■ **Problem to work on**: The records are to be repeated in full, with the images removed.

+-------+

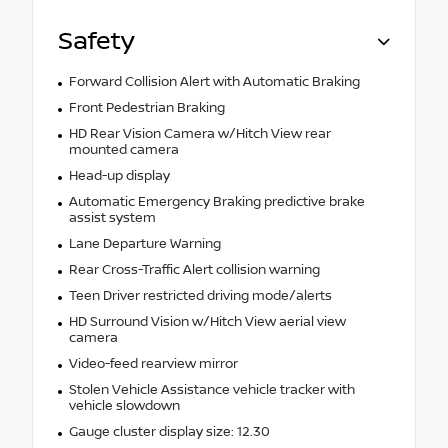
Safety
Forward Collision Alert with Automatic Braking
Front Pedestrian Braking
HD Rear Vision Camera w/Hitch View rear
mounted camera
Head-up display
Automatic Emergency Braking predictive brake
assist system
Lane Departure Warning
Rear Cross-Traffic Alert collision warning
Teen Driver restricted driving mode/alerts
HD Surround Vision w/Hitch View aerial view
camera
Video-feed rearview mirror
Stolen Vehicle Assistance vehicle tracker with
vehicle slowdown
Gauge cluster display size: 12.30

+-------+

■ **Solution to this exercise**:
Safety
Forward Collision Alert with Automatic Braking
Front Pedestrian Braking
HD Rear Vision Camera w/Hitch View rear
mounted camera
Head-up display
Automatic Emergency Braking predictive brake
assist system
Lane Departure Warning
Rear Cross-Traffic Alert collision warning
Teen Driver restricted driving mode/alerts
HD Surround Vision w/Hitch View aerial view
camera
Video-feed rearview mirror
Stolen Vehicle Assistance vehicle tracker with
vehicle slowdown
Gauge cluster display size: 12.30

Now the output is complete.